Work With Other Datasets

Question

Work With Other Datasets

antmarakis opened this issue 3 years ago · comments

Antonis Maronikolakis commented 3 years ago

Hi! This looks like a very interesting tool, I am wondering if it would be easy to use on other datasets. I see only GLUE/NLI datasets are supported. Do you have any tips on how to use this on a simple {TEXT, LABEL} task? Thanks!

douglashiwo · Answer 1 · Thu Mar 17 2022 18:58:37 GMT+0800 (China Standard Time)

I have the same question with antmarakis. Can you kindly help?

Lukas Moldon · Answer 2 · Mon Jan 16 2023 04:55:15 GMT+0800 (China Standard Time)

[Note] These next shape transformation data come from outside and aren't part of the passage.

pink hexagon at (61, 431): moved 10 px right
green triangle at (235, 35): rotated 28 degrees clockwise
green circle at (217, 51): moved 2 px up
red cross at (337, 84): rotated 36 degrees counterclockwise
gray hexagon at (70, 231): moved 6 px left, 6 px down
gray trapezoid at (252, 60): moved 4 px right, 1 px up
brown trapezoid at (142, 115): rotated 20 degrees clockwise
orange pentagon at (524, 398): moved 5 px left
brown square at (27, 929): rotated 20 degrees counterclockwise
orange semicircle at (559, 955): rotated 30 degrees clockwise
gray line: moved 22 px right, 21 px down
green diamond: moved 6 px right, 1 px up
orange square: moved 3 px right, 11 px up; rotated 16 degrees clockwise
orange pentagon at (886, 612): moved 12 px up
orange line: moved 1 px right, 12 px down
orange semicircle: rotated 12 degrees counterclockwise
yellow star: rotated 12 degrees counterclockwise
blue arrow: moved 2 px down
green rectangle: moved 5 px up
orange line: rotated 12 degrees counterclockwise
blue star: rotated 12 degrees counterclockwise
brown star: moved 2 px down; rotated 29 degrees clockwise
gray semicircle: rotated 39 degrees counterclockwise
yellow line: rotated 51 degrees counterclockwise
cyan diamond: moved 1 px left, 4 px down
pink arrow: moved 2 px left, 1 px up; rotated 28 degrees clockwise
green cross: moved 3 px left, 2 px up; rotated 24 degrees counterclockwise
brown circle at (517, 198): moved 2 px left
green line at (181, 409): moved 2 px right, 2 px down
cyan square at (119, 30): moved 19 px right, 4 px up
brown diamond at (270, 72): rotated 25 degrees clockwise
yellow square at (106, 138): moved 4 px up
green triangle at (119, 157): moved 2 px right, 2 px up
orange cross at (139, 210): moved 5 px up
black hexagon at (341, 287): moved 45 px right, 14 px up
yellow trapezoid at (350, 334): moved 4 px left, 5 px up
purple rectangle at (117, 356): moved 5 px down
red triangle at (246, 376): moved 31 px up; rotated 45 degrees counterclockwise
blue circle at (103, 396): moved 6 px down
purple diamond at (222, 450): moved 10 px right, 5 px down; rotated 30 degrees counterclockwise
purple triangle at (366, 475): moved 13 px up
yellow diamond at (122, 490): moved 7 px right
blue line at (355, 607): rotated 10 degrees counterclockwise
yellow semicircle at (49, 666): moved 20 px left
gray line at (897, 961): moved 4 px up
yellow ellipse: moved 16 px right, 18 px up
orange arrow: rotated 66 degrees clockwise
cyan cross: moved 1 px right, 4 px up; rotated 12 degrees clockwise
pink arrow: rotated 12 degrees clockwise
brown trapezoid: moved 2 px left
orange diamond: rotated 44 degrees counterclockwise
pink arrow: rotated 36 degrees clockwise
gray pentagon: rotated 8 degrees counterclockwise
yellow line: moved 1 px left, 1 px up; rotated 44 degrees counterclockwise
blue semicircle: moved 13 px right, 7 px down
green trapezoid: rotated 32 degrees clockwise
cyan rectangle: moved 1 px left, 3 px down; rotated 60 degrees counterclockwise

Just sharing my experience with this repo, maybe this helps someone in the future:

I used this repo for a {TEXT, LABEL} task with BERT models. Since neither this type of task nor this type of model is supported in the training section of this repo, I would recommend to first train any model on any dataset on your own (without using the code of this repo). While training, save somewhere the logits of each data instance together with the gold standard label and a unique identifier, as suggested by the authors (see "Note:" section).

After training you can use train_dy_filtering, as explained here to generate DataMaps and to obtain coordinates for further data filtering. You just need to extend this line of code by any additional name, which you use from now on as task name. Then you can call python -m cartography.selection.train_dy_filtering --plot --task_name "YOUR_NEW_TASK_NAME" --model "ANY_NAME_YOU_WANT" --model_dir "" from the main directory of this repo to create the DataMap. Make sure to create a training_dynamics folder in the main directory including your training dynamics. The plot will be automatically saved in the cartography folder, while the coordinates will be stored to the main directory (this can be changed by other arguments like --plots_dir).

Pritam Kadasi · Answer 3 · Wed May 03 2023 18:40:14 GMT+0800 (China Standard Time)

fixing errors of this repo is more time consuming than extracting training dynamics from the model that is trained independently :)